The other thing that's fucked up is that, in the UK, most insurers appear to be a law unto themselves. One of my mum's friends works for some big insurer, and apparently they technically and legally can wriggle their way out of a pay out in almost any situation - the only reason they pay out is because if they don't do so some of the time, they're techincally not operating as an insurance company. They've taken a lot of flak recently for charging insane amounts for young drivers in the UK. I saw someone get in the paper for saying they were quoted 31k - nothing on my 38k quote! The problem is that no UK insurance company actually comes up with a decent flexible solution, they just price people off the road. And then wonder why so many people drive without insurance.

There's a thing in the UK called 'Pass Plus' - it's like an extra qualification for driving. Truth is, it's useless. Most insurers pretend to offer discounts for it, but then they'll have a policy that because you're a young driver you get some really minimal token discount of significantly less than they're offering for pass plus, then claim they only offer one discount per premium to wriggle out of it.

But you make a good point. It's the idiots who go street racing and shit like that or the dumb arses who plain can't drive that run the premiums up, and the fraud. The worst thing is that there's very few mechanisms for me to 'prove' that I'm a safe driver other than just wait out a few years of expensive premiums and just build up a number of no claims years. And the alternative is to accept the 'Orwellian Regime' box to record absolutely bloody everything I'm doing and put limits on what I can and can't do :p
 

SirMyghin

The Dirt Guy
Contributor
Joined
Oct 7, 2010
Messages
7,865
Reaction score
602
Location
Anywhere but here.
I went til 26 without a car and the convinience is worthwhile, as transit in Hamilton sucks.
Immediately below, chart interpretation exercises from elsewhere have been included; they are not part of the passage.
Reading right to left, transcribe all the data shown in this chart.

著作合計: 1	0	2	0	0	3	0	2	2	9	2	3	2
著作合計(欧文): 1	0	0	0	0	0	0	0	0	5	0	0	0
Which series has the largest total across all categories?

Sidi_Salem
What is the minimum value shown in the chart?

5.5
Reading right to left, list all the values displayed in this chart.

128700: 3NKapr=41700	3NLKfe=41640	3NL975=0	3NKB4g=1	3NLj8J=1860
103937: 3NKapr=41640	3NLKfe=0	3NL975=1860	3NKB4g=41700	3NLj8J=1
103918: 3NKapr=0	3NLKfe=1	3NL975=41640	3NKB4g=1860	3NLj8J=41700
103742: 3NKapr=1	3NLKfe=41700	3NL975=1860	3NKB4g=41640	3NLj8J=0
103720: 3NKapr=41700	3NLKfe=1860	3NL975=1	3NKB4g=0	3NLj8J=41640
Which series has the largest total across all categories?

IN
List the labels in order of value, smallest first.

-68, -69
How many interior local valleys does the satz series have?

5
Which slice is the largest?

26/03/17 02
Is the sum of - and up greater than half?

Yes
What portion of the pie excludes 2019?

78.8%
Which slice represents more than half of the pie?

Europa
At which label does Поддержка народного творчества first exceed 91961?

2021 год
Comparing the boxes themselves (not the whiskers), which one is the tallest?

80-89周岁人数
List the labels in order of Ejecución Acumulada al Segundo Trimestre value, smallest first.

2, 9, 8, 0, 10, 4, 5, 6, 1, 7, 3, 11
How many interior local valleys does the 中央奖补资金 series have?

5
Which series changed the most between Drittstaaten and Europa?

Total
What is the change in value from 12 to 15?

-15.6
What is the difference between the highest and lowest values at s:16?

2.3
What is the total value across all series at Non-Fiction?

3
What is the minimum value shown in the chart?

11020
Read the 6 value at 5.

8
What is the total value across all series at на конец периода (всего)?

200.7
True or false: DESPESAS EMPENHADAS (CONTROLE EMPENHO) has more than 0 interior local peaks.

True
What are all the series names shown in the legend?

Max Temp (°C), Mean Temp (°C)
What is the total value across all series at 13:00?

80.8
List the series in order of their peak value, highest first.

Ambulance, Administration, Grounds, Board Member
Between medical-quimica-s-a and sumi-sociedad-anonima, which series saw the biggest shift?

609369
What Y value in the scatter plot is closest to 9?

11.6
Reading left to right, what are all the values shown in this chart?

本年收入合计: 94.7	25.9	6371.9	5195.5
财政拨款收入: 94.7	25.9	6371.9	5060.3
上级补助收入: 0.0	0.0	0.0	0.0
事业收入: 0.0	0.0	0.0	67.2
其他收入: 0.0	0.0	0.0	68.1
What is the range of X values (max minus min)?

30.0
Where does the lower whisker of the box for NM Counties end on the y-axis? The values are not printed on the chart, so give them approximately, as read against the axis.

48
As far as 'spending 10k for something that moves fast is stupid', might be a worthwhile statement if 10k was a sizable sum of money, but big picture, it is fuck all.

My career requires driving, and often a vehicle, so I got my license in preparation for my career. If I had chosen a different job I would be driving my vehicle a whole lot more too.

I get many hours per week more life due to having a vehicle and driving. Going to the store 10k away no longer takes 2.5-3 hours.
 

Xaios

Foolish Mortal
Contributor
Joined
Dec 3, 2007
Messages
11,502
Reaction score
5,938
Location
Nimbus III
Mop, out of curiosity, do you know exactly what kind of coverage your were being quoted for? As in, what were the coverage limits, and the individual premium being charged for each section of the coverage?
 

brynotherhino

Reformed Redneck
Joined
Sep 10, 2010
Messages
605
Reaction score
131
Location
Midland, TX
I would love to ride my bike to get around everywhere, but its frankly not safe to do so. There are a couple spots that I can go on training rides, but riding around except for certain times is just stupid and there are no bike lanes. Its dangerous enough being in my truck haha, but if there is a bust out here traffic thins out quite a bit, I will ride everywhere. Riding so stinking fun and enjoyable, wish I could ride everywhere!